**** EXCERPTED RECORDS

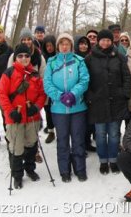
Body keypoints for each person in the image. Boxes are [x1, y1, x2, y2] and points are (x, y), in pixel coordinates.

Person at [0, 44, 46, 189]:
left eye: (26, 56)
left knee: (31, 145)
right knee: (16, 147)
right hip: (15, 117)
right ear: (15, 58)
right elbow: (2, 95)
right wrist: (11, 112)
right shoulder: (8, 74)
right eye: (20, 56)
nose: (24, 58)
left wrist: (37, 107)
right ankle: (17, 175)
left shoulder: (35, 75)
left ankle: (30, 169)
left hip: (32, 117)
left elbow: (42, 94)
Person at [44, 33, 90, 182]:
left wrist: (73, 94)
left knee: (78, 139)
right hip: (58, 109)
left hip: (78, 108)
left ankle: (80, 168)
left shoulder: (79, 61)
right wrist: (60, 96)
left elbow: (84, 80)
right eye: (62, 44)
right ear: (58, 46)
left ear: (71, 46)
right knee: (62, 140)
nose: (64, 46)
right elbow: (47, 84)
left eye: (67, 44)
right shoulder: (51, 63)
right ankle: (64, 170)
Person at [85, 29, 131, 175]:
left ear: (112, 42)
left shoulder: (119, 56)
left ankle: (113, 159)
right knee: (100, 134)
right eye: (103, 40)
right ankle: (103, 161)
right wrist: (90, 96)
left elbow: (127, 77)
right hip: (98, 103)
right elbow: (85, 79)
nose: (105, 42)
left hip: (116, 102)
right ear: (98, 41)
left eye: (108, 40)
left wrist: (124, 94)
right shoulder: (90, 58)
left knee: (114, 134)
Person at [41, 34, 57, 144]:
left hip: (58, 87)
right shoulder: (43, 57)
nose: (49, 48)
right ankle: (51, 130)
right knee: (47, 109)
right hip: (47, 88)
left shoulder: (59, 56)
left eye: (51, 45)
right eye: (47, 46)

********
**** EXCERPTED RECORDS

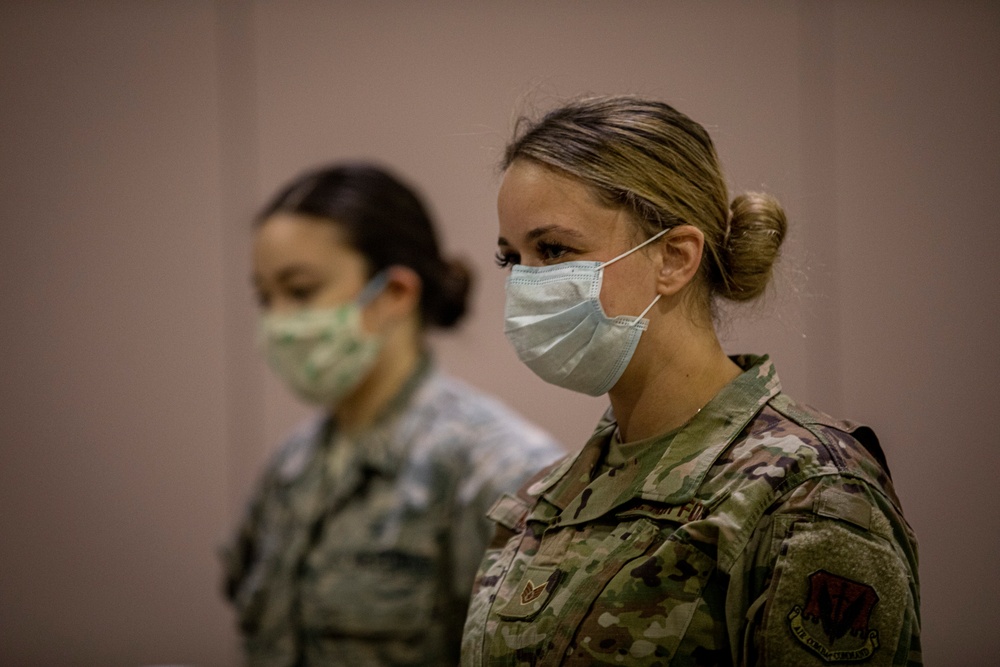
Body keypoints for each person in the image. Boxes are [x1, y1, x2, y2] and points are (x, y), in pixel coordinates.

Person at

********
**** EXCERPTED RECORDS

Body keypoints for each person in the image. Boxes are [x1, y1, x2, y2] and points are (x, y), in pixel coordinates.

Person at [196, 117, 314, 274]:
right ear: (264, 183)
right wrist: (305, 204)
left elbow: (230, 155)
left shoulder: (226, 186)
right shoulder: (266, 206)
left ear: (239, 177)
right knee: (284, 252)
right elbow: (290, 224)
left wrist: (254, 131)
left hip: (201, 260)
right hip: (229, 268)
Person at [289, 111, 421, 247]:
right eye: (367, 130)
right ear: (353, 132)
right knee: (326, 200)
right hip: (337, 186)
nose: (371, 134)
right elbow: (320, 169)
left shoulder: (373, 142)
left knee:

********

▶ [AIM OF THE EXERCISE] From the listing above, copy out each line where the word "elbow" appears.

▶ [RESPONSE]
right elbow: (2, 95)
left elbow: (42, 94)
left elbow: (84, 80)
right elbow: (47, 84)
left elbow: (127, 77)
right elbow: (85, 79)
left elbow: (230, 155)
right elbow: (290, 224)
right elbow: (320, 169)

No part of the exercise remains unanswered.